Bonus Workday at
This month only, there will be a “Bonus Wilderness Workday” at Deukmejian Wilderness Park on Saturday, July 30. From 8 a.m. to noon, volunteers are asked to come out to weed in an effort to eradicate invasive exotics. Volunteers should wear work gloves and sturdy closed toe shoes and bring small pruning shears if they have them. RSVP to John Pearson at email@example.com or call (818) 548-3735.
Armenian Church Tour on Saturday
The Historical Society of the Crescenta Valley and The Glendale Historical Society are hosting a tour of local Armenian churches. The self-driving guided tour will include presentations on the distinctive architectural style and some history of the Armenian church and culture.
Participants will meet at the Western Prelacy of the Armenian Apostolic Church at 6252 Honolulu Ave. at 9:30 a.m. on Saturday, July 30 to begin, then continue on to St. Gregory in Glendale and St. Leon in Burbank.

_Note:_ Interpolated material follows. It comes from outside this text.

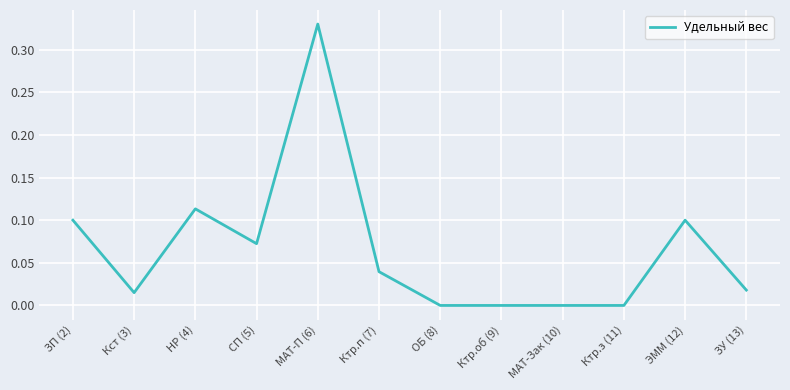

The value at НР (4) is 0.1. True or false?

True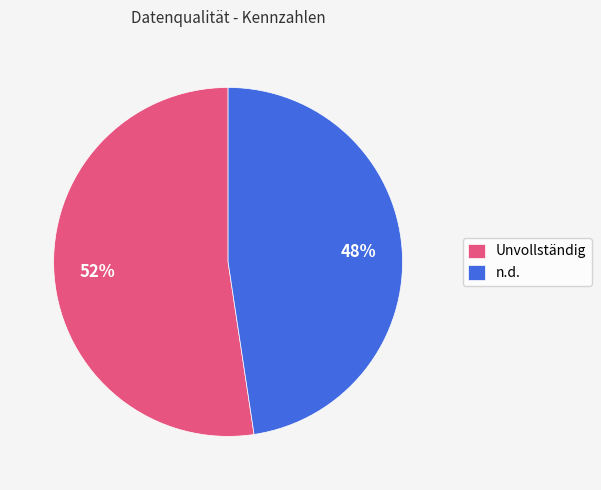

Do n.d. and Unvollständig together represent more than half of the pie?

Yes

Maps will be provided. The tour is expected to last approximately two-and-a-half hours.
Glendale Social Security Office Announces Shortened Hours
Effective August 15, the Glendale Social Security office will be open to the public Monday through Friday from 9 a.m. to 3:30 p.m. – a reduction of 30 minutes each weekday.
The reduction is in response to a shortfall of nearly $1 billion in funding from Congress.
Most Social Security services do not require a visit to an office. For example, anyone wishing to apply for benefits, sign up for direct deposit, replace a Medicare card, obtain a proof of income letter or inform of a change of address or telephone number may do so at www.socialsecurity.gov or by dialing the toll-free number, (800) 772-1213. People who are deaf or hard of hearing may call the TTY number, (800) 325-0778.
The Glendale Social Security office is located at 710 S. Central Ave.
GWP Receives Grant to Continue Work on
Glendale Water & Power (GWP) received a grant of $400,000 from the U.S. Department of Interior’s Bureau of Reclamation for its continuing work at Glendale’s new Chromium 6 Water Treatment and Testing Facilities. The funds will be used to evaluate two treatment technologies to remove Chromium 6 from local groundwater sources.
Four projects nationwide were awarded a total of $2.09 million to accelerate the adoption and use of innovative advanced water treatment technologies that increase usable water supplies. The grants were awarded by the Department of Interior’s WaterSMART Program to work towards a sustainable water future that allows water utilities to pilot and demonstrate new water treatment technologies and determine their viability for full-scale implementation.
Support from the office of Congressman Adam Schiff and the Metropolitan Water District helped GWP secure this grant.
The testing performed at GWP’s water treatment facilities is part of an ongoing research project that will benefit the State of California Department of Public Health and the U.S. Environmental Protection Agency in determining water quality standards for Chromium 6 in drinking water supplies.
Additionally, it will help other water utilities throughout the United States with cost and technical feasibility information that are also dealing with the removal of Chromium 6 in their water supplies. The total cost of this research effort is over $7 million, with funds primarily from the state. It has been underway for about eight years and completion is expected by mid-2012.